▶ [THE DATA]:
★ ★ ★ ★ ★

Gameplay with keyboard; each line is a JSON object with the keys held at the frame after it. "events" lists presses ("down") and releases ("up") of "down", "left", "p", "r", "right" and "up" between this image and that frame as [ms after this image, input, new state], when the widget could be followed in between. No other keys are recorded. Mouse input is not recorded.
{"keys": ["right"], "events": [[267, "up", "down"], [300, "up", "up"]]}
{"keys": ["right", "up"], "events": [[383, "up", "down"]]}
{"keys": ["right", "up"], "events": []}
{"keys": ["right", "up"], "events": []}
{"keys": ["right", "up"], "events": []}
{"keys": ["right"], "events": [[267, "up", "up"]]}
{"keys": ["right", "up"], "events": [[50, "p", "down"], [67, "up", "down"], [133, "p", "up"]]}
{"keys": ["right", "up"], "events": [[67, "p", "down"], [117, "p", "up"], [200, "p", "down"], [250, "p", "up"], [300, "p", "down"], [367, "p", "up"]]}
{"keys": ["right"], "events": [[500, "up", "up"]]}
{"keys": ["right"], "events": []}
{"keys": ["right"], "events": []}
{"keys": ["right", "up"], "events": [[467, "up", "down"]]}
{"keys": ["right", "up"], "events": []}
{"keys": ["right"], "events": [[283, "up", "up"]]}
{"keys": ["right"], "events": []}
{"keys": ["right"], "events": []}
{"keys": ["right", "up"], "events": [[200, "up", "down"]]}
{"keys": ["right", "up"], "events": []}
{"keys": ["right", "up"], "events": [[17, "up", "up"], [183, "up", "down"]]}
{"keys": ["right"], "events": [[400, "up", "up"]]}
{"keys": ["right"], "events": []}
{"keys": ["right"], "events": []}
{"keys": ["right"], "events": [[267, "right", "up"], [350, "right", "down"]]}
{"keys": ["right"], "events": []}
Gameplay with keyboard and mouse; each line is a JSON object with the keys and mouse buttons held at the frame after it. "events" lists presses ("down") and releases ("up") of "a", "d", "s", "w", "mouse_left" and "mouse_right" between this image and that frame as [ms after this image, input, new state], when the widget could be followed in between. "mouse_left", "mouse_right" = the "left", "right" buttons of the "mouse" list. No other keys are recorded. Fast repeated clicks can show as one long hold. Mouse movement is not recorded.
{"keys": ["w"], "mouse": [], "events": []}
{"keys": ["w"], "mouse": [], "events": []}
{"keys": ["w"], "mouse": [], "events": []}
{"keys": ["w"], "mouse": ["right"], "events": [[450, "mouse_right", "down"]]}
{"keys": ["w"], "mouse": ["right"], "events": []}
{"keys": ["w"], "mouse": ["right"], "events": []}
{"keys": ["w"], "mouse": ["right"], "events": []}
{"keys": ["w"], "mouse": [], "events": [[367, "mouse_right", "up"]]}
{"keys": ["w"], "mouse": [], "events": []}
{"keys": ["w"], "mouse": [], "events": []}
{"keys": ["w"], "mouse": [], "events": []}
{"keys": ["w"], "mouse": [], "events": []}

★ ★ ★ ★ ★

▶ [PROBLEM]: Please give the material above once more, unchanged.

▶ [PROBLEM SOLUTION]:
Gameplay with keyboard; each line is a JSON object with the keys held at the frame after it. "events" lists presses ("down") and releases ("up") of "down", "left", "p", "r", "right" and "up" between this image and that frame as [ms after this image, input, new state], when the widget could be followed in between. No other keys are recorded. Mouse input is not recorded.
{"keys": ["right"], "events": [[267, "up", "down"], [300, "up", "up"]]}
{"keys": ["right", "up"], "events": [[383, "up", "down"]]}
{"keys": ["right", "up"], "events": []}
{"keys": ["right", "up"], "events": []}
{"keys": ["right", "up"], "events": []}
{"keys": ["right"], "events": [[267, "up", "up"]]}
{"keys": ["right", "up"], "events": [[50, "p", "down"], [67, "up", "down"], [133, "p", "up"]]}
{"keys": ["right", "up"], "events": [[67, "p", "down"], [117, "p", "up"], [200, "p", "down"], [250, "p", "up"], [300, "p", "down"], [367, "p", "up"]]}
{"keys": ["right"], "events": [[500, "up", "up"]]}
{"keys": ["right"], "events": []}
{"keys": ["right"], "events": []}
{"keys": ["right", "up"], "events": [[467, "up", "down"]]}
{"keys": ["right", "up"], "events": []}
{"keys": ["right"], "events": [[283, "up", "up"]]}
{"keys": ["right"], "events": []}
{"keys": ["right"], "events": []}
{"keys": ["right", "up"], "events": [[200, "up", "down"]]}
{"keys": ["right", "up"], "events": []}
{"keys": ["right", "up"], "events": [[17, "up", "up"], [183, "up", "down"]]}
{"keys": ["right"], "events": [[400, "up", "up"]]}
{"keys": ["right"], "events": []}
{"keys": ["right"], "events": []}
{"keys": ["right"], "events": [[267, "right", "up"], [350, "right", "down"]]}
{"keys": ["right"], "events": []}
Gameplay with keyboard and mouse; each line is a JSON object with the keys and mouse buttons held at the frame after it. "events" lists presses ("down") and releases ("up") of "a", "d", "s", "w", "mouse_left" and "mouse_right" between this image and that frame as [ms after this image, input, new state], when the widget could be followed in between. "mouse_left", "mouse_right" = the "left", "right" buttons of the "mouse" list. No other keys are recorded. Fast repeated clicks can show as one long hold. Mouse movement is not recorded.
{"keys": ["w"], "mouse": [], "events": []}
{"keys": ["w"], "mouse": [], "events": []}
{"keys": ["w"], "mouse": [], "events": []}
{"keys": ["w"], "mouse": ["right"], "events": [[450, "mouse_right", "down"]]}
{"keys": ["w"], "mouse": ["right"], "events": []}
{"keys": ["w"], "mouse": ["right"], "events": []}
{"keys": ["w"], "mouse": ["right"], "events": []}
{"keys": ["w"], "mouse": [], "events": [[367, "mouse_right", "up"]]}
{"keys": ["w"], "mouse": [], "events": []}
{"keys": ["w"], "mouse": [], "events": []}
{"keys": ["w"], "mouse": [], "events": []}
{"keys": ["w"], "mouse": [], "events": []}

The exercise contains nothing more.